Including, but not limited to:
- a sense of acheivement and being involved
- maths and number skills what with all the measuring and stuff
- feeling included
- spending quality time with you
- some other learny and educationally type stuff … the list is pretty long
Also, it is loads of fun for them and you get to think of lots of ways you can give them positive reinforncement and say nice things about them yadda yadda yadda. No doubt you’ve heard it all before.
Personally, I prefer a kitchen devoid of all other human and animal life when I’m cooking. But there are moments I do include the kids.
Not necesssarily for the abovementioned reasons. Mostly because I gave into their incessant requests for spaghetti and meatballs and I don’t want to get my hands dirty.
Also, it’s fun for them, and they get to spend some quality time with me, and they learn stuff about mixing ingredients, measuring and some very good life skills. Yep, very educational.
Like, Mummy gets really pissed off when:
- It takes 14 frigging weeks to make a tray of meatballs (learning about time and timing)
- The tray consists of approximately 806 meatballs, off of which are different sizes (maths and sizing) and she is, quite frankly sick of explaining that they need to be roughly the same size so they will cook evenly
- The pasta is cooked and the frigging meatballs still aren’t in the frigging oven, but appear to be on various parts of the coffee machine, the floor and their toddler brother’s head, which is intriguing given he is asleep on the couch the other side of the room and separated from the kitchen by a kitchen sink and breakfast bar …
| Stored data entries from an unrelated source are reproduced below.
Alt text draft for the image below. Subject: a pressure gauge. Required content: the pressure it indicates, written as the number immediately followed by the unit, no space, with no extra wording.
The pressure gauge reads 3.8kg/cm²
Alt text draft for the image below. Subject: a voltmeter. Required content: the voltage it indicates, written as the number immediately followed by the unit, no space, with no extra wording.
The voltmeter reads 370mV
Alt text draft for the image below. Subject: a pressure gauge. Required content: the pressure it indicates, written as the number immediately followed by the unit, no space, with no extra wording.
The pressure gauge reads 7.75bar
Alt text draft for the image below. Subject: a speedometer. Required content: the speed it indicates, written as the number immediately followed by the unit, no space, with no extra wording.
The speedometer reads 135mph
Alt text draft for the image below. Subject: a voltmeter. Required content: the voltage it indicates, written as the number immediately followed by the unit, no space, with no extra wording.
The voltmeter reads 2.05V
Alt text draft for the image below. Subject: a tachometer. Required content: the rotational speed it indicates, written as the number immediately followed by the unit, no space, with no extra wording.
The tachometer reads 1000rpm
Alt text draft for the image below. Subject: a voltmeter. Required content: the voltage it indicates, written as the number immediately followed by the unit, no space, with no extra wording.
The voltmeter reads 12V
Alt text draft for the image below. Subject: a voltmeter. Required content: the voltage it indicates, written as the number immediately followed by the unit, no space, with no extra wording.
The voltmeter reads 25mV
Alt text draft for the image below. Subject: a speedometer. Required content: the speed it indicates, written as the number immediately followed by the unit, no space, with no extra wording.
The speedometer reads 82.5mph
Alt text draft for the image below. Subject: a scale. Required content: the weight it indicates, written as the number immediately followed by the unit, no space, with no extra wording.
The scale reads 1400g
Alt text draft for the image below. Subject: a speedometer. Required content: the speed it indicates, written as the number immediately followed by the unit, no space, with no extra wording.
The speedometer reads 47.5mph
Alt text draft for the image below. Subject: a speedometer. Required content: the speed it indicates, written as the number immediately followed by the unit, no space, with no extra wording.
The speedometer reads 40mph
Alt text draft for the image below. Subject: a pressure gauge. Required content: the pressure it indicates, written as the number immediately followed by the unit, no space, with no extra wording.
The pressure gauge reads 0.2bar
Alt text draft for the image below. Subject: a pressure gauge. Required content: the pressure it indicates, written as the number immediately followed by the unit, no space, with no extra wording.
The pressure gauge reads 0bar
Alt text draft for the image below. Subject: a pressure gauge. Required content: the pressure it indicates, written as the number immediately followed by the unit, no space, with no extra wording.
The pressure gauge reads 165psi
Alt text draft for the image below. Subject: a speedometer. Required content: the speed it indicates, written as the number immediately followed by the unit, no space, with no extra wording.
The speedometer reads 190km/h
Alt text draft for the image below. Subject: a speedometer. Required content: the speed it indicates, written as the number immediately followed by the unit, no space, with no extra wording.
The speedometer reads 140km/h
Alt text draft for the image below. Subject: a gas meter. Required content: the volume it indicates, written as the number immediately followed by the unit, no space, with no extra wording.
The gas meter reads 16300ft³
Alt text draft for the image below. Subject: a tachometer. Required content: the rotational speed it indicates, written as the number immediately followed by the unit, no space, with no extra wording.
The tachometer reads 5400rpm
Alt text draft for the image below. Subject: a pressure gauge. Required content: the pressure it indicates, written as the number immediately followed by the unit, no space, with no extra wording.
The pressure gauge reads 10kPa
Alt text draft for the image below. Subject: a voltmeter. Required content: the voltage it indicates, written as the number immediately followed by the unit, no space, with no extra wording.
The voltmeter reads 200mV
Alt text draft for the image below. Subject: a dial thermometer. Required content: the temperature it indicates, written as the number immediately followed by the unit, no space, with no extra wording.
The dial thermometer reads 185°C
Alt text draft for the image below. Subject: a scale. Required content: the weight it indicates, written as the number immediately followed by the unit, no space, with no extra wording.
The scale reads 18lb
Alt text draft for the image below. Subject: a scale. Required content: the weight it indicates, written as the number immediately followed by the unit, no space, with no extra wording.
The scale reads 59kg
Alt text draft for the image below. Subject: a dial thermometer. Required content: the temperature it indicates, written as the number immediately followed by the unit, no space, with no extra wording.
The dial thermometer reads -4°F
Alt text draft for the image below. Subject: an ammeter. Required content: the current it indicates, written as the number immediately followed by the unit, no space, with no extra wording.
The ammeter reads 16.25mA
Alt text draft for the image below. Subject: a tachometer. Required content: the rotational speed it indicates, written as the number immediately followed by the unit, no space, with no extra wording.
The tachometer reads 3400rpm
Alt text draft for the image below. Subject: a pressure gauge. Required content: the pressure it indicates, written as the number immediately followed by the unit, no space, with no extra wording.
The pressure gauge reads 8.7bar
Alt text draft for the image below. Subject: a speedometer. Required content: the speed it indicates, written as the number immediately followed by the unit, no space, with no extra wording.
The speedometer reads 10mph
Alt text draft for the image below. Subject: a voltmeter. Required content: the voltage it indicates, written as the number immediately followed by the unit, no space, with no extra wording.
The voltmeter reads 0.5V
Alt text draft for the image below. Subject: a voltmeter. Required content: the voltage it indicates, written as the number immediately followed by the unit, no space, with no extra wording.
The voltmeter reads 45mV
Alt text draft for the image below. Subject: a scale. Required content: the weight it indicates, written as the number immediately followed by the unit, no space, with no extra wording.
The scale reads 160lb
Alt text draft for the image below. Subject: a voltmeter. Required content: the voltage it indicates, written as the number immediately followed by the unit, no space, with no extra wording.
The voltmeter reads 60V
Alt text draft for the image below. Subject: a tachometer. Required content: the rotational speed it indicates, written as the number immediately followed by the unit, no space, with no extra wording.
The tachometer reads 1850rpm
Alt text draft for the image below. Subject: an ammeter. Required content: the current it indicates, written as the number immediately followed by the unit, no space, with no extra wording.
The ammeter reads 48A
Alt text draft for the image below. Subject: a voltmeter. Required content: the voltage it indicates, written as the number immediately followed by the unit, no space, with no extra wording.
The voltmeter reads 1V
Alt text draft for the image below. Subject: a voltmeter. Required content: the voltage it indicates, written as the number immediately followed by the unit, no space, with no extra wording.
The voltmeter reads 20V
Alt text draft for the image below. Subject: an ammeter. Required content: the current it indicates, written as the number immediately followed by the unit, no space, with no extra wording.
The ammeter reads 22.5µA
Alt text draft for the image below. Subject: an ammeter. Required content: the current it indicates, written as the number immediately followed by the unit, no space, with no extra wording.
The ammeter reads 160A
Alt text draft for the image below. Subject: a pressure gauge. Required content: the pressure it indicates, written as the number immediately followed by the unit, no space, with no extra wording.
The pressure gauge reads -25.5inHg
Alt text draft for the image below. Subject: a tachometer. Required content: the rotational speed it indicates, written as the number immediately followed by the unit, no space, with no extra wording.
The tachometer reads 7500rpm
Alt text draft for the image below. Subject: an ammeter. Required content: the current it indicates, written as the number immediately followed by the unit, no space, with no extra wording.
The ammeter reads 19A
Also, it’s more than ok to have fun, but when the fun gets to the point of being stupid and there’s raw meat in the vegetable crisper (thank goodness we dont’ actually have vegetables crisping in there, it’s reserved for wine chilling) and behind the clock and the meatballs still aren’t in the fucking oven! then the whole concept of getting the kids to “help” is, quite frankly, out the window of its own accord. No need for a good defenestration at all.
Dinner will be served some time next month.